▸ Work instruction 1
In the forum thread on rewiring an old grinder, what make and model does the grinder appear to be?
▸ Work instruction 2
From the forum thread on rewiring an old grinder, quote the passage starting with "It's 120VAC. It" and going on through "the Start wire.".
Extract to read below:
# How to rewire old grinder



## jkk (Mar 28, 2010)

We found an old grinder at an auction. It has 3 wires from the motor and uses a capacitor. Unfortunately, some of the wiring is missing. How do I rewire this thing?


----------



## joecaption (Nov 30, 2011)

Make, model, a picture of the wiring and name plate would be a big help.


----------



## jkk (Mar 28, 2010)

It appears to be a Central Machinery TDS250, trying to get some pictures.


----------



## joecaption (Nov 30, 2011)

Look like this one.
http://www.made-in-china.com/showro...JCbeEInRx/China-TDS-Series-Bench-Grinder.html


----------



## jkk (Mar 28, 2010)

Pix of motor and capacitor with wire colors.


----------



## joecaption (Nov 30, 2011)

Someone's going to also need a picture of the name plate.
Why is the cap. off?
Need to know if it's 120/240.
I would have just brought it to a local electric motor shop and let them figure it out.


----------



## jkk (Mar 28, 2010)

It's 120VAC. It came like this, cap detached.


----------



## jkk (Mar 28, 2010)

OK, I've learned something. Single phase motors have 3 wires: Common, Run and Start. Largest resistance between any 2 wires means those 2 are Run and Start, other wire is Common. Least resistance between Common and 1 of the other 2 wires means that that other wire is the Run wire. By process of elimination, the remaining wire is the Start wire.
End of Extract to read.
Supplied information below:
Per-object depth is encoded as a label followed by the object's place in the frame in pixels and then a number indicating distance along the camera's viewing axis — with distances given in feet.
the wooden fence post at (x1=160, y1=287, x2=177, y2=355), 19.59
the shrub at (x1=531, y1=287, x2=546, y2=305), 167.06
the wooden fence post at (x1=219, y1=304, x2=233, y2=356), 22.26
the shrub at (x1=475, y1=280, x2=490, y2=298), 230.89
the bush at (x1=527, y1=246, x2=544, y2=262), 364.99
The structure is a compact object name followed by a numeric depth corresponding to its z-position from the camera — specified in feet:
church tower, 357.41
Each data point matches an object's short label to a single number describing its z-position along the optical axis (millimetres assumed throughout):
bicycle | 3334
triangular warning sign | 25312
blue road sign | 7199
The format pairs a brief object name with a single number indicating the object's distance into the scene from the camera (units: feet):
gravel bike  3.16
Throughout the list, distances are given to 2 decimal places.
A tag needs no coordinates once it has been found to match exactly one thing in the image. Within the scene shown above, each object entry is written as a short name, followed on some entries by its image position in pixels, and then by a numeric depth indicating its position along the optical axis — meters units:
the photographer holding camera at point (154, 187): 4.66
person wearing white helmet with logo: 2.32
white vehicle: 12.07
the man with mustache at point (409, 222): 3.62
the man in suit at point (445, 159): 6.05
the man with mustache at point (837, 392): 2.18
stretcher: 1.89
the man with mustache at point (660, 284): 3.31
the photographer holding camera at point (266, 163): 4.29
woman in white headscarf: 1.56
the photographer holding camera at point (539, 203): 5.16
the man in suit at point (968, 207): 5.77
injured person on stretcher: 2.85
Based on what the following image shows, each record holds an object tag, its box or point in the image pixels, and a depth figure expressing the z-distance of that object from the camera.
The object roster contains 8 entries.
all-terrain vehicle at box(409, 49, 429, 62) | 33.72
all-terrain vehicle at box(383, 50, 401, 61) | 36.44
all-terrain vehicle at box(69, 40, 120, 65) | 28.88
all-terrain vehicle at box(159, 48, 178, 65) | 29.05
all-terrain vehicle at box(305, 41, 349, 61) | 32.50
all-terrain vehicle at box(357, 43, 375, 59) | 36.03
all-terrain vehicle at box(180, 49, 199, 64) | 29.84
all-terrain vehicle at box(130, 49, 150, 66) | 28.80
End of Supplied information.
▸ Answer 1
A Central Machinery TDS250.

▸ Answer 2
It's 120VAC. It came like this, cap detached.


----------



## jkk (Mar 28, 2010)

OK, I've learned something. Single phase motors have 3 wires: Common, Run and Start. Largest resistance between any 2 wires means those 2 are Run and Start, other wire is Common. Least resistance between Common and 1 of the other 2 wires means that that other wire is the Run wire. By process of elimination, the remaining wire is the Start wire.